── RECORD EXCERPTS

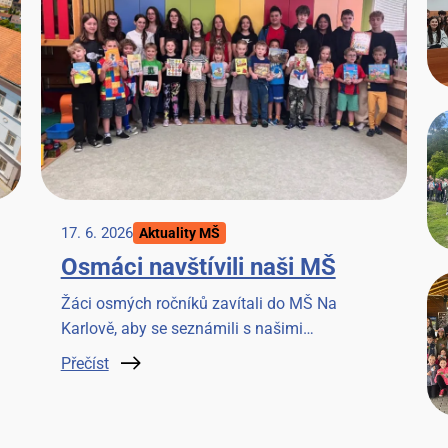
17. 6. 2026
Aktuality MŠ
Osmáci navštívili naši MŠ
Žáci osmých ročníků zavítali do MŠ Na
Karlově, aby se seznámili s našimi
předškoláky a strávili společné chvilky četbou
Přečíst
knížky. Akci si užili všichni.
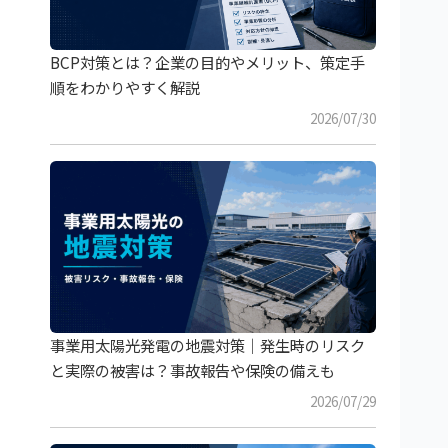
BCP対策とは？企業の目的やメリット、策定手
順をわかりやすく解説
2026/07/30
事業用太陽光発電の地震対策｜発生時のリスク
と実際の被害は？事故報告や保険の備えも
2026/07/29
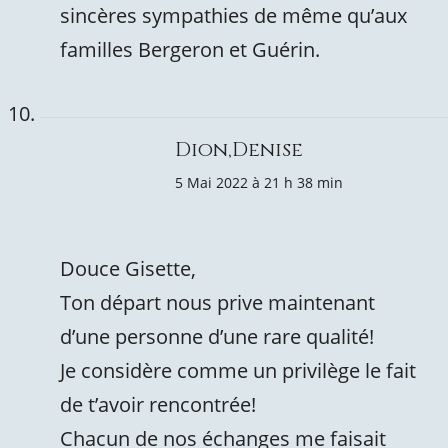
sincères sympathies de même qu’aux
familles Bergeron et Guérin.
Dion,Denise
5 Mai 2022 à 21 h 38 min
Douce Gisette,
Ton départ nous prive maintenant
d’une personne d’une rare qualité!
Je considère comme un privilège le fait
de t’avoir rencontrée!
Chacun de nos échanges me faisait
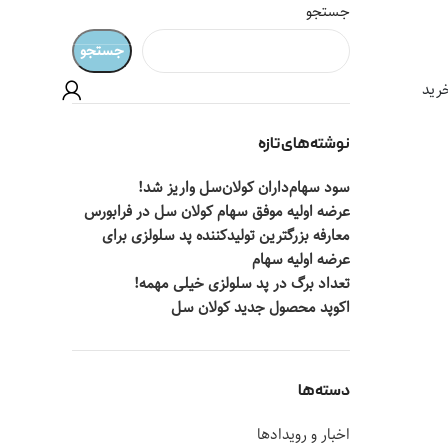
جستجو
جستجو
رید
نوشته‌های تازه
سود سهام‌داران کولان‌سل واریز شد!
عرضه اولیه موفق سهام کولان سل در فرابورس
معارفه بزرگترین تولیدکننده پد سلولزی برای
عرضه اولیه سهام
تعداد برگ در پد سلولزی خیلی مهمه!
اکوپد محصول جدید کولان‌ سل
دسته‌ها
اخبار و رویدادها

────

## REQUEST
Extract each line from the entries above that contains the string "عرضه". Matching is case-sensitive.

## RESULT FOR THIS TASK
عرضه اولیه موفق سهام کولان سل در فرابورس
عرضه اولیه سهام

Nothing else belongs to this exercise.